> _EXERCISE TASKS_
[1] Answer these questions from the Billabong buyout analysis:
(a) How low did the stock drop on 3/21/2013?
(b) How much debt does Billabong have?
(c) What EBITDA margin did Billabong average from FY 2001 – 2012?
[2] Pick up the Billabong buyout analysis after its final sentence and keep writing it.

> _EXERCISE TEXT_
Why would the buyout offers stick this time?

 

  1. 1.       On 3/21/2013, the stock dropped to as low as $0.63 after ending the previous day at $0.81 due to speculation that the offers will be withdrawn.  Trading was suspended early.  Billabong issued a regulatory filing that states clearly both bids are still ongoing.  It’s highly unlikely Billabong will issue such statement without verifying with the bidders or that they will lie to the company.
  2. 2.       The best way to make money in private equity is to buy at distressed price (more on this later).  The broken auction of last year has provided a rare opportunity and both groups know this.
  3. 3.       Paul Naude, who partners with Sycamore, is the head of Americas and has worked at the company for over a decade.  His interest in the company is purely financial as he has no reputational/ego issues with the Billabong name.  He is an insider who knows the math.  Due diligence will not scare his group away.
  4. 4.       Billabong would fit nicely if acquired by VFC, who has the same business model.  VFC can realize huge synergies and improve operational efficiency.  Most importantly, VFC knows how to run brands.  Base case for VFC is the acquisition should bring in at least $190mm EBITDA annually (LTM Billabong revenue x VFC long term EBITDA margin = $1.29B x 14.7%).  Again, this offer is very attractive to VFC.

 

The Math

 

Billabong has $86.6mm cash, 479mm shares outstanding, and $286.3mm of debt.  Current EV = 0.73 * 479 +286.3- 86.6 = $549.4mm.  Buyout EV = $726.6mm.

 

Historically, from FY 2001 – 2012, EBITDA margin has averaged 17.3%.  Before the business turn south in the last two years, EBITDA margin averaged 20.6%.  Assuming the new owners can stabilize sales and restore margins, Billabong is a $223mm to $266mm EBITDA business.

 

Scenario 1, Buyout bids are real

 

I do not have any insider knowledge about the buyout offers.

 

I believe, the private equity guys are assuming $190 – 240mm of EBITDA in the transaction which implies buying out Billabong at an EV/EBITDA multiple of 3.8x based on $190mm.  This is ridiculously favorable for the buyers. 

 

If both parties make final offers, I can see a bidding war.  VFC can be more aggressive as they can partly fund the transaction with stock trading at 17x P/E.  Upside in a bidding auction scenario could top out at 6x EBITDA, implying EV of $1.14B (6 *$190mm) and $1.96/share.

 

Scenario 2, Both buyers withdraw

 

In this case, the key question is the intrinsic value of the business.  The new management team is already closing stores, cutting costs, eliminating weaker brands and refocusing on stronger brands.

(Items listed in a dataset)

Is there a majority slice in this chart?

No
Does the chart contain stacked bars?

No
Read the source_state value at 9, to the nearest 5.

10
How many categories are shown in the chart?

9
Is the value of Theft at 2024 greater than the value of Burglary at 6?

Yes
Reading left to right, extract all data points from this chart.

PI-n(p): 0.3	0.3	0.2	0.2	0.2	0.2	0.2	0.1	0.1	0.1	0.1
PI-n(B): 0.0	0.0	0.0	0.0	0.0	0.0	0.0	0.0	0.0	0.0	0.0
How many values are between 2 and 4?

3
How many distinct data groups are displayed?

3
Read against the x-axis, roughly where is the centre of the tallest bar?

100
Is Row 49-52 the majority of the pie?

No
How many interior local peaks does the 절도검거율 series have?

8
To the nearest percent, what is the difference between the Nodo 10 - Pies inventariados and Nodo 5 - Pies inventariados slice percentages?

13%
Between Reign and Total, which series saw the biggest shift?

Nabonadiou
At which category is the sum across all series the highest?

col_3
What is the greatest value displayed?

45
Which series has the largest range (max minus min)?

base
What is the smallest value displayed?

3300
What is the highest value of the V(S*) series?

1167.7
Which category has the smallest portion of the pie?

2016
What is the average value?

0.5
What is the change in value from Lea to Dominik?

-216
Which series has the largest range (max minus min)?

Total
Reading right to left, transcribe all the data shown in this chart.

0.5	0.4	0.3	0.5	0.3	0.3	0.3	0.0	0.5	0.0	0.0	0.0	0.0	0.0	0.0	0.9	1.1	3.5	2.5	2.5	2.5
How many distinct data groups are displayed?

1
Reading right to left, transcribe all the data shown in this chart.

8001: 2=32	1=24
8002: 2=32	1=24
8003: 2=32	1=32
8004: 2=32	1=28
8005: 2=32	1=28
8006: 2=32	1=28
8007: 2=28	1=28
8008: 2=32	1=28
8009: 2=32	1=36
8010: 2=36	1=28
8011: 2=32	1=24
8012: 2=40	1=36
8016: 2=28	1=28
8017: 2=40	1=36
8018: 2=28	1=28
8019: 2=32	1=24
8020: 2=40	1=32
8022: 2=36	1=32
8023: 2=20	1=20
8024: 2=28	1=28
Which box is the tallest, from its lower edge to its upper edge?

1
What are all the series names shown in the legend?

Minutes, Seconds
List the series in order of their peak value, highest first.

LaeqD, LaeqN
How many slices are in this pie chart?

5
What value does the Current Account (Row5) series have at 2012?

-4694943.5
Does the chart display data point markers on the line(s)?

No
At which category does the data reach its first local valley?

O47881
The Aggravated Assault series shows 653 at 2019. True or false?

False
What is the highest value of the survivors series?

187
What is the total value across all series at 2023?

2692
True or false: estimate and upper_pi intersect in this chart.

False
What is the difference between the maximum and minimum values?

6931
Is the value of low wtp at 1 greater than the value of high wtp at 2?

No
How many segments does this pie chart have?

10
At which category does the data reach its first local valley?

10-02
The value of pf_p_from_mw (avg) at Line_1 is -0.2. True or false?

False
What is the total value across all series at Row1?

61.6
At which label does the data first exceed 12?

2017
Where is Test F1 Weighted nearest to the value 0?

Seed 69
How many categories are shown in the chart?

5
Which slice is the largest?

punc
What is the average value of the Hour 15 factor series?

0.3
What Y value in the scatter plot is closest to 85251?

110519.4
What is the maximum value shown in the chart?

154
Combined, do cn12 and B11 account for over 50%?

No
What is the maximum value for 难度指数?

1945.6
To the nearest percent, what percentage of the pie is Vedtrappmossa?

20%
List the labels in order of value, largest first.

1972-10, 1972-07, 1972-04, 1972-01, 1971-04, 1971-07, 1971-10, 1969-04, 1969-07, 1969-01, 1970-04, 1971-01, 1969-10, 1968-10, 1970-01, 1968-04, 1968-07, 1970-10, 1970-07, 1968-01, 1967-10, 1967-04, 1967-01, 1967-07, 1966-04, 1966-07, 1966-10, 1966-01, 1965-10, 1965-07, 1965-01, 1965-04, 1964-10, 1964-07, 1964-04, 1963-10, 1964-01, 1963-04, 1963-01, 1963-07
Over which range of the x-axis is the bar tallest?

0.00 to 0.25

> _WRITTEN RESPONSES_
[1]
(a) $0.63
(b) $286.3mm
(c) 17.3%

[2]
A conservative base case of $1.2B sales, 12% EBITDA margins and 6x EV/EBITDA suggests the stock should be worth $1.39.  For reference, average retailers trade at 6 – 8x EBITDA; strong ones trade at 11 – 16x.

 

Can the business be turnaround?

 

I don’t know but I can name a few examples such as Gap, Olay, and Swatch that did.  Unlike Blockbuster, Billabong does not face existential threats.  Unlike Sears, there is still enough brand equity for it to be saved.  The point is with the right strategy, I am a believer because surf wear is just temporarily out of style.

 

Downside Risk

 

The price action on 3/21/2013 provides anecdotal evidence of where the stock will go if there are no offers.  $0.63 seems resonable.

 

BestBuy Analogy

 

Both companies share some similarities:

 

  • Market perception is extremely poor
  • Sales and margins decline
  • New management recently onboard
  • Receive offers to be taken private

 

BestBuy was and is in a worse situation than Billabong 

 

  • BestBuy has a bigger problem: it is fighting against “showrooming” and there is no sign of it winning the battle.
  • Schulze is more than a financial buyer.  He was motivated to protect his legacy.  The buyout price reflected more than objective value
  • The bid failed even with Schulze being the largest equity holder

 

Anyone who purchased BBY stocks in the last 4 months are sitting on some hefty gains.  I believe similar dynamics is at work for BBG.  Current price is depressed and the stock could go up just because of investor sentiment change.

 

 


I do not hold a position of employment, directorship, or consultancy with the issuer.
I and/or others I advise hold a material investment in the issuer's securities.

Catalyst

03/28/2013 is the deadline for the both buyout offers.